While there are a number of ways to establish the tone, theme and style of a campaign, the quickest, most efficient and most memorable way may be through the primary villain you use. Piggy-backing on yesterday's post about play styles, you can look at villains and see how this inherently plays into establishing the tone for everything that follows. Here are three examples:
Grim-n-gritty. An embittered fly general wants to bring about the rebirth of the great Fly empires of the past. He has managed to pull a dozen petty warlords under his sway, has used a new street drug popular in the seedier cities such as the garbage can and throughout the junk yard to finance his re-emergence, and has actually recruited a ladybug double-agent to serve as his head of intelligence, giving him sudden knowledge, power and resources to build a military infrastructure quickly. The ants are sent to take part in urban warfare among gangs in the junk yard, hoping to infiltrate his network and hit him where it hurts, breaking down his economic supply lines and upsetting his intelligence network.
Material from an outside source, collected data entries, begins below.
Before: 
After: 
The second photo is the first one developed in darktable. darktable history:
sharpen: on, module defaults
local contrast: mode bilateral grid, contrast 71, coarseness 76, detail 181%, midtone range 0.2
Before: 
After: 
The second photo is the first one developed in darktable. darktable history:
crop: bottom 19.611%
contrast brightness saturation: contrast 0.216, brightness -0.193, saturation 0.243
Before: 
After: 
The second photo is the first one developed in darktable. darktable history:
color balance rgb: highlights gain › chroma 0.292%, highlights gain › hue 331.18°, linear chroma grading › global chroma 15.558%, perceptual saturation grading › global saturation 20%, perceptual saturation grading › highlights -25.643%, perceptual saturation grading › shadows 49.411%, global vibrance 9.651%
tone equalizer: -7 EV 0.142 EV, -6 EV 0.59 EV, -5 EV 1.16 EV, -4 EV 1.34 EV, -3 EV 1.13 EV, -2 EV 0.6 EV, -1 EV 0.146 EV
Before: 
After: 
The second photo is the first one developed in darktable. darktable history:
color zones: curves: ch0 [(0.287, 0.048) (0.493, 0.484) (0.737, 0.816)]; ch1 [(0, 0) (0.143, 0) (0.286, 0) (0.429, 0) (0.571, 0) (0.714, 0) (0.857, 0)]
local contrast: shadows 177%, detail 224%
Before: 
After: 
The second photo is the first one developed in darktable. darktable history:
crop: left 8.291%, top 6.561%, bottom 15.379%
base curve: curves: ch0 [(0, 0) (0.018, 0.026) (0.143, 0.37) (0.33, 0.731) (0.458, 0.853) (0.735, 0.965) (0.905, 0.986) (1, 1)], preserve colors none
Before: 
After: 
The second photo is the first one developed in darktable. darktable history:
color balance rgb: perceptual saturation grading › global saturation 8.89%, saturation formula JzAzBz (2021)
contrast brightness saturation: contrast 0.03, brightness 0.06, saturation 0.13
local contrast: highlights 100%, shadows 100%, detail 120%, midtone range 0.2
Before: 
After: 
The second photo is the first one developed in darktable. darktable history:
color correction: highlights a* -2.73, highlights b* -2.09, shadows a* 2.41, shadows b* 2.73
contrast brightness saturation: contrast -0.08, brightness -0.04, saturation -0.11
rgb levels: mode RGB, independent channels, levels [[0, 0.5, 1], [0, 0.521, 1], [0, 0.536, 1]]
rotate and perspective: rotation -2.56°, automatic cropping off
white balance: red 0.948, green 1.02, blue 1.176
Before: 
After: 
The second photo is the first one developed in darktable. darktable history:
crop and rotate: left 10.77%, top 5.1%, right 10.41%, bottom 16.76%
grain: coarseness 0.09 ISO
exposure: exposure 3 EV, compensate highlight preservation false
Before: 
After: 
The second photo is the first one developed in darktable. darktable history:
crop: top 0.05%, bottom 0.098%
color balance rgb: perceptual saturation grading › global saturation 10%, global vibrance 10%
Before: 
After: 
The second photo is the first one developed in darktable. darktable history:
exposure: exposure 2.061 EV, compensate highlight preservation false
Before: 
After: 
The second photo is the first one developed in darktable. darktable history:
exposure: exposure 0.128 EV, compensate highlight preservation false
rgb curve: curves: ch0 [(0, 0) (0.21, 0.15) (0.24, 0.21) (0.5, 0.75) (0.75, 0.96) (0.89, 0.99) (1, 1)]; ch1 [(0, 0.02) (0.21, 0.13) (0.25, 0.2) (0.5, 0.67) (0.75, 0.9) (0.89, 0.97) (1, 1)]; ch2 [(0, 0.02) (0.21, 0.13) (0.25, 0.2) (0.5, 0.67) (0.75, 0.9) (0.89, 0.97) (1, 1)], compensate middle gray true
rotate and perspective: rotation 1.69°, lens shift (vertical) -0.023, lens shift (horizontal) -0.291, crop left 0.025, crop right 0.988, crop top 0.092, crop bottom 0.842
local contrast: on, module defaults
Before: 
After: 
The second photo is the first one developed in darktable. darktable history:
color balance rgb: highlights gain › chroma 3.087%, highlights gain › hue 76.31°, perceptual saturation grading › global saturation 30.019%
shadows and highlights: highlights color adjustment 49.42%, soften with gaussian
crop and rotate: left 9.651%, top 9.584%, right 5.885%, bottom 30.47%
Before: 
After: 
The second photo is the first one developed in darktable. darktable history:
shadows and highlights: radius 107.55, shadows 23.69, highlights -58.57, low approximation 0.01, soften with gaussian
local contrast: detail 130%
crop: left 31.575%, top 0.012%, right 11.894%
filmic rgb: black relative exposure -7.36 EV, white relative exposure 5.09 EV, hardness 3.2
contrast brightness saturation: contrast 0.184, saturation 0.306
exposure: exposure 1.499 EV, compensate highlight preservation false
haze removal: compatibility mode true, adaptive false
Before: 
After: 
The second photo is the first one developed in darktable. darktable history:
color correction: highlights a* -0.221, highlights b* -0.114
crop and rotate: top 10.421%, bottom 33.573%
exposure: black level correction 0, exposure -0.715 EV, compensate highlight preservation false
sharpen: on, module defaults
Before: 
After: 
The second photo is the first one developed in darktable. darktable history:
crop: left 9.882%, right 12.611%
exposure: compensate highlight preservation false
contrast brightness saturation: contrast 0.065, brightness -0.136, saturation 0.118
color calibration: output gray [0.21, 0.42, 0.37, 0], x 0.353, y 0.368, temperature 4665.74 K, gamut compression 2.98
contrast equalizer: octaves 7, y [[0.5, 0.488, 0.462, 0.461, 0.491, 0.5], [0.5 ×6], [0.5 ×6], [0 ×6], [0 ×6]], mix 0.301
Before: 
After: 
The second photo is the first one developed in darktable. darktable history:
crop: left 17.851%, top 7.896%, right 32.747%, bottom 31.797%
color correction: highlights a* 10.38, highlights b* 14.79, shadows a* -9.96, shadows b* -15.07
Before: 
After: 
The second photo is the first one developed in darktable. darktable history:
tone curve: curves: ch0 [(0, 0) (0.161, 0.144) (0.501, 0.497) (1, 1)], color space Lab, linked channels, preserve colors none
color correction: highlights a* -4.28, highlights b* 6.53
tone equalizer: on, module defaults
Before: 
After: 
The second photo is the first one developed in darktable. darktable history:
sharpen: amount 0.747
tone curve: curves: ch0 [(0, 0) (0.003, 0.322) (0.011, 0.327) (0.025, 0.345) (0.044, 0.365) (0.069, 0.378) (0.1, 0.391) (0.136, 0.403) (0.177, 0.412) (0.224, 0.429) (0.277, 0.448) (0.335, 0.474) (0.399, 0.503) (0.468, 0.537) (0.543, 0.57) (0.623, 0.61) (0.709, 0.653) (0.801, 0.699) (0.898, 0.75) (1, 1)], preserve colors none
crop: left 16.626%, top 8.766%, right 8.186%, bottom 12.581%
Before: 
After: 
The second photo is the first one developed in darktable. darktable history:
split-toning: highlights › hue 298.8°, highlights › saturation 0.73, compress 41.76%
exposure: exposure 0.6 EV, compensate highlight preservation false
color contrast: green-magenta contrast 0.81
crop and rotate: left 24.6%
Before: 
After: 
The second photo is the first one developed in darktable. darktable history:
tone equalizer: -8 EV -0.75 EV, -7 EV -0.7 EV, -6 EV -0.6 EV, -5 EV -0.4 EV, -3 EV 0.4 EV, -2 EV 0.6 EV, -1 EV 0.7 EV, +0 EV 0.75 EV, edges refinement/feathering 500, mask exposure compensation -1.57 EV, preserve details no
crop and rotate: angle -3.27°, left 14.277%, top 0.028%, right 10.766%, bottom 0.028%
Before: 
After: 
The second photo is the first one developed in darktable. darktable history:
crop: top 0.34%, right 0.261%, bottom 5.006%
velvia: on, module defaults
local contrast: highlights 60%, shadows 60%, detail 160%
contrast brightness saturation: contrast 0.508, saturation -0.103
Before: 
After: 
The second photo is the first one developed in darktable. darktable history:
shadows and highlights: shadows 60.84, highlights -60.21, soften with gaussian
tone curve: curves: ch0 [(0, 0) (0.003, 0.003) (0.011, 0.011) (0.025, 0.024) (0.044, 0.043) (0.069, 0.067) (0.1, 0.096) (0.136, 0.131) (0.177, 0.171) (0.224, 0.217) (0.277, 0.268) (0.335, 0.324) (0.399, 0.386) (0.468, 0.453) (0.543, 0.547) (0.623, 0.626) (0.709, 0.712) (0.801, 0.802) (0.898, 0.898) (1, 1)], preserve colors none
Medium (about where the comics fall). A cruel centipede warlord and master of the martial arts holds an underground contest (of the martial arts) to declare a champion of the underworld. His first prize in this contest is a batch of the elixir of life, which will heal even the most grievous of wounds, or bring a fallen ally back to life. The ants enter this contest to win the elixir for their queen, or to keep it from falling into the hands of an enemy.
Seat of your pants. A cybernetic amalgam of two great villains of the past - a powerful hornet commander and a cruel spider assassin - has been reborn through arcane magic. He has gone on a rampage, seeking revenge against all those who worked against him in either life, including the wasp empress, the ant queen, and the leaders of about ten different city states. He has built an army of cybernetic freaks that never sleep, cobbled from the dead and powered by mysticism, marching on an endless quest to ravage the backyard.
All three options belong in the game, but which one you select impacts almost every other choice you make. I write the comics and play the game in the middle setting myself, but I can easily see people adapting it towards either extreme without having to house rule much of it.